- [Reading text]:
--*--

Down the alley, there was another open door, just barely.  Before I could take a look, I heard the rattle of many small objects.  So even before I saw groups of middle-aged Chinese men around tables, smoking and shuffling tiny pieces, I knew I was looking into a Pai-Gow house.

Some folks might have considered it amusing to yell “This is a raid!” but I had no desire to end up as an ingredient in Chop Suey.  Pai-Gow is a perfectly legal game until money starts hitting the table.  Which, I have no doubt, was the case.

 

Just outside Chinatown, Mike took me to the former McDonough Bros. building.  In the 1930’s, the McDonough brothers operated a bail bond business here, but they also apparently had undue influence upon City Hall.  Nowadays, the place is a porn shop.  Anyway, Mike has a picture from about 1930 of the building, with a cop standing on the corner, looking very self-important.  Mike wanted to update the picture with him standing where the cop stood seventy-some years ago.  But it was too dark at that time.

 

We hit City Lights, a crazy three-story bookstore where the architecture was more interesting than the reading material, passed the outside of the Hustler club with “Larry Flynt For Governor” signs, and the Transamerica building (the “pyramid”).

--*--

Data items
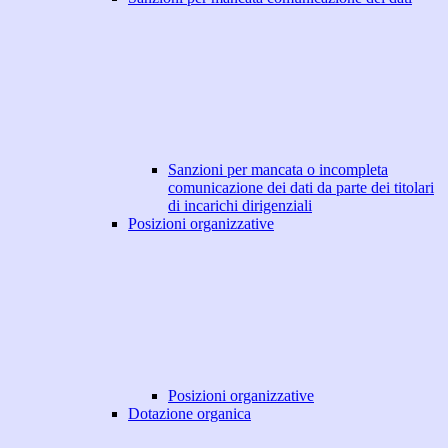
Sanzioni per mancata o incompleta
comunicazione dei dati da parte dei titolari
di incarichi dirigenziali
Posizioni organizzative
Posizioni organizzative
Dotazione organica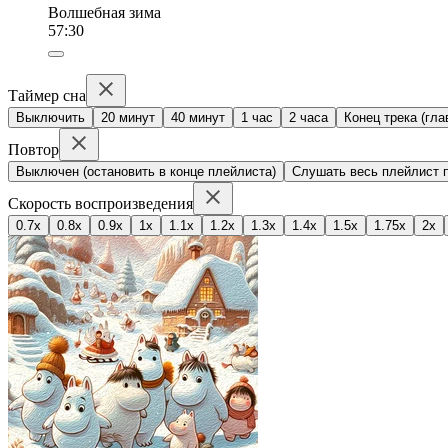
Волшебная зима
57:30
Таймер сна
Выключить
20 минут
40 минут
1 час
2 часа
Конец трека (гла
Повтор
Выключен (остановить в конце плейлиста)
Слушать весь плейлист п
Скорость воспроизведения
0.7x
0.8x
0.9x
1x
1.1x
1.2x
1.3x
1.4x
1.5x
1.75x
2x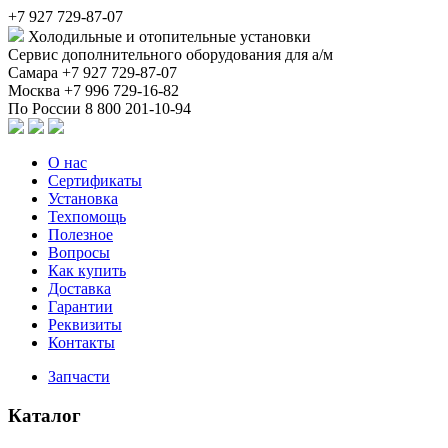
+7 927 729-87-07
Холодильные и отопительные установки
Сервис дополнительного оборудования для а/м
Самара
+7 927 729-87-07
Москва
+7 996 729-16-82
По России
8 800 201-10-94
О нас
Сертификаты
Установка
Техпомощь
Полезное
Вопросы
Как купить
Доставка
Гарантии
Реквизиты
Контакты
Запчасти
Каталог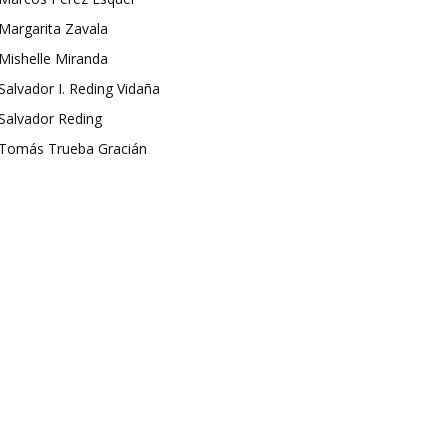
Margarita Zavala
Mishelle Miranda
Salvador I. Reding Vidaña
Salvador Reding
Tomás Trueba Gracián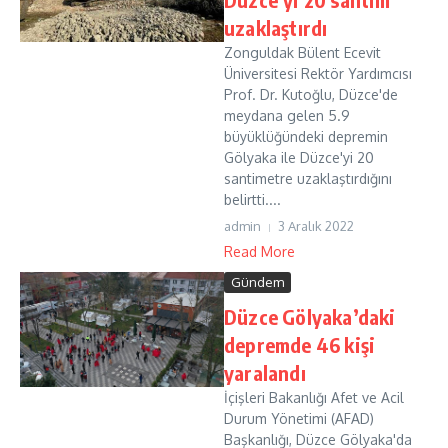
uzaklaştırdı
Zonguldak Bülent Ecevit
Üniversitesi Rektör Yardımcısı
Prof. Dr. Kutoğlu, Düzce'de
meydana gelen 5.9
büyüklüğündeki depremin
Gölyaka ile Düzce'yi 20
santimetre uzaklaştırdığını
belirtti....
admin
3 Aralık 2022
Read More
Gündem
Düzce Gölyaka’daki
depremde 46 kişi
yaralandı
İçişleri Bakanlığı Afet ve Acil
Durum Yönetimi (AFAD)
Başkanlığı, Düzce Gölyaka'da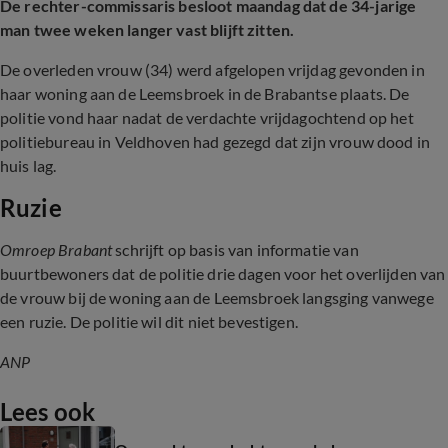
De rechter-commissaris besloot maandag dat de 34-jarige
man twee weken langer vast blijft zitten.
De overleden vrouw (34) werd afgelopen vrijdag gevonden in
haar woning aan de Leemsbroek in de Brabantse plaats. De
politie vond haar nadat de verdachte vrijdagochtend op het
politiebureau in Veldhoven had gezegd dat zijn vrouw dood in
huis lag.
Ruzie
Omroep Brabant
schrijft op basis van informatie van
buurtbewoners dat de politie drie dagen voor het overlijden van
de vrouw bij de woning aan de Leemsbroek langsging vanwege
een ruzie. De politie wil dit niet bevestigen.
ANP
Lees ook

--*--

- [Task details]: Continue the account of the evening walk through Chinatown and the neighboring streets, starting right after its final sentence.

- [Answer to the exercise]:
Then, while heading back to the hotel, we stumbled upon an Asian flea market or street fair going on in Portsmouth Square —that was the kind of cultural immersion I was looking for.  They had live music and concessions.  Most of the stuff for sale was junk, but I picked up a Japanese DVD and a Chinese good luck charm.

 

Back at the Dakota, Mike crashed immediately.  I, however, am not used to city noises at night, and I got almost no sleep.

 

Mike went on an early morning excursion to get more pictures while I was still contemplating whether to get out of bed or not.  I could still taste the garlic from dinner the night before.  I finally breakfasted on instant oatmeal (the room had a microwave as well as a mini-fridge), and went for a coffee run.  I later found out there was free coffee in the lobby!

 

I packed up, and when he returned, Mike returned all of his clothes and food and accessories into their original suitcases, and we checked out of the hotel.  

 

We picked up the car from the garage and returned to the McDonough Brothers building.   Mike had me take his picture in front of it, and he again took more pictures of the nearby Transamerica pyramid, even though he says he doesn’t even like the Transamerica pyramid.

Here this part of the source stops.